Isto sugere uma ligação ao sistema imunitário adaptativo, uma vez que as células T e B (género de células geradas pelo sistema adaptativo) são linfócitos.
A prevalência de um subtipo de antigénio chamado HLA-B27 também aponta para uma doença auto-imune. Mais de 90% das pessoas que vivem com espondilite anquilosante têm HLA-B27, um valor muito maior que a população em geral (a prevalência muda drasticamente dependendo da população; Exemplo: entre 0,1% e 0,5% nos japoneses; 24% no norte da Escandinávia).
Como o artigo apresentado acima menciona, pensa-se que o HLA-B27 é capaz de ativar uma resposta de célula T, o que aumentaria ainda mais a sua conexão à defesa adaptativa do sistema imunológico.
Todavia, também se acredita que HLA-B27 pode alterar as bactérias dentro do corpo e moldar a resposta dada pela defesa inata. Ora, combinando com a falta de autoanticorpos, isto apontaria para uma doença auto-inflamatória.
Uma mixórdia?
O sistema inato e adaptativo imunitário não funcionam de forma totalmente independente um do outro. Eles trabalham de forma conjunta e sofisticada para combater vírus, infecções, bactérias e outras ameaças.

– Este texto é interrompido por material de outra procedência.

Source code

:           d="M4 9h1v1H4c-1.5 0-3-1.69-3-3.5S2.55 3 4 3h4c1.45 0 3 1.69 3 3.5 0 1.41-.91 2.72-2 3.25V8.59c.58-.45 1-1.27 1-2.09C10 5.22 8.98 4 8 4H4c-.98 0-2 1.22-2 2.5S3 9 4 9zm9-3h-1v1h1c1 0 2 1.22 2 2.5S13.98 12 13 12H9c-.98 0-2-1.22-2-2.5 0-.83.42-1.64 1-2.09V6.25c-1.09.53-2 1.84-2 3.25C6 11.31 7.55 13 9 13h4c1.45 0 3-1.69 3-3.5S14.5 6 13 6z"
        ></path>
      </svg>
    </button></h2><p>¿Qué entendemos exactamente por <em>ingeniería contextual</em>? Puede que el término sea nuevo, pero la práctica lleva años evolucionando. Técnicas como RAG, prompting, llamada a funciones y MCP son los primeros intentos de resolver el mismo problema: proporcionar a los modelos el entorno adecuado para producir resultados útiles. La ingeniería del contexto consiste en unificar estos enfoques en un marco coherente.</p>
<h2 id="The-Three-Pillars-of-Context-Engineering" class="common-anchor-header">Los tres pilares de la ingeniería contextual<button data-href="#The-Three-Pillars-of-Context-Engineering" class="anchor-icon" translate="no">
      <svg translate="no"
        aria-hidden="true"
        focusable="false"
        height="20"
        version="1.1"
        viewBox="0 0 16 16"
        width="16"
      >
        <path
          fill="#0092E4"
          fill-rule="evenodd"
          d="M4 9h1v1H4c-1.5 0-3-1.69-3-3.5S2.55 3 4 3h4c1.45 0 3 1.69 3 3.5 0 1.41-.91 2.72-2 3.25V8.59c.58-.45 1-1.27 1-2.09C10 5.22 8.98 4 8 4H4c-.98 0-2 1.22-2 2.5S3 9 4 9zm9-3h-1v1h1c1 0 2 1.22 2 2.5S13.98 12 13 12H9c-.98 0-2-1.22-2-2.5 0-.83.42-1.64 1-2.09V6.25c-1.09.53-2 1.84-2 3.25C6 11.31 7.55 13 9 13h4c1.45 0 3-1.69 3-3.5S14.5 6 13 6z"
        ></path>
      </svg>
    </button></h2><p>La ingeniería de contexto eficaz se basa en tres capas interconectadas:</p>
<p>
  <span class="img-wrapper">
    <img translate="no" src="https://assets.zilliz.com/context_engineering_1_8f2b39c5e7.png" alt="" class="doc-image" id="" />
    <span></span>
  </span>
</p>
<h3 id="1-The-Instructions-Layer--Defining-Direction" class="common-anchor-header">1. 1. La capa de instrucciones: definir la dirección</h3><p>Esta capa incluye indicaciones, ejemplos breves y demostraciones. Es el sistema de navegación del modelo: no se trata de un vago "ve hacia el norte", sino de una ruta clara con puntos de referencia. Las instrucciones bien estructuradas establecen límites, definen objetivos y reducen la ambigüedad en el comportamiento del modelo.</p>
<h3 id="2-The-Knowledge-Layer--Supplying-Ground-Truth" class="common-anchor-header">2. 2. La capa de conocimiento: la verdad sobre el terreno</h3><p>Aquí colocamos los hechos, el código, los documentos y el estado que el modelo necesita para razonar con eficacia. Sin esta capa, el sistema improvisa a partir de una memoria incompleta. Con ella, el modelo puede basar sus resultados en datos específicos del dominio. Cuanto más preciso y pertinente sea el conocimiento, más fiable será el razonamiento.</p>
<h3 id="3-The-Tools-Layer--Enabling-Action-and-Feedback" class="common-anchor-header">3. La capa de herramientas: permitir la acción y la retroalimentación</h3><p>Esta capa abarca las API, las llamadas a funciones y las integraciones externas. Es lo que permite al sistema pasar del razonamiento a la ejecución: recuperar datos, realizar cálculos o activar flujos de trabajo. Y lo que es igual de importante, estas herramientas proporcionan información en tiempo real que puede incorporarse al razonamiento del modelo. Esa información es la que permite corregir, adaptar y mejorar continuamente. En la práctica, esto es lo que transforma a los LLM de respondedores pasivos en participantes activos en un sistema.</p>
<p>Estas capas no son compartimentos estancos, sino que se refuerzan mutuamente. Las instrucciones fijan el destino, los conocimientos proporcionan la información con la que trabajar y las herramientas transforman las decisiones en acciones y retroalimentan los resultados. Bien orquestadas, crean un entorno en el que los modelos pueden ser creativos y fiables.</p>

Do mesmo modo, tem vindo a ser sugerido que doenças autoimunes e doenças autoinflamatórias não são entidades totalmente independentes. Pelo contrário, é possível que exista um espectro sobre o qual caem diferentes doenças. Em cada extremidade, podem existir doenças que são consideradaspuramente distintas, mas é possível que muitas doenças inflamatórias imunomediadas compartilhem várias caraterísticas.
O modo como o antigénio HLA-B27 tem um impacto tão profundo no sistema imunitário leva-nos a concluir que a espondilite anquilosante pode perfeitamente ser uma doença que recaia no meio de dois conceitos.
Embora possa parecer uma mera e irrisória diferença, para os investigadores, obter uma melhor compreensão da patogénese de tais doenças, é extremamente importante no desenvolvimento de opções de tratamento mais eficazes.
A família de antigénios HLA-B é uma área de investigação fascinante, dados os diversos efeitos que possivelmente têm no sistema imunitário. Quanto maior for a compreensão e pesquisa, maior será o conhecimento que adquiriremos não só sobre a espondilite anquilosante, mas também sobre todo um conjunto de doenças inflamatórias imunomediadas.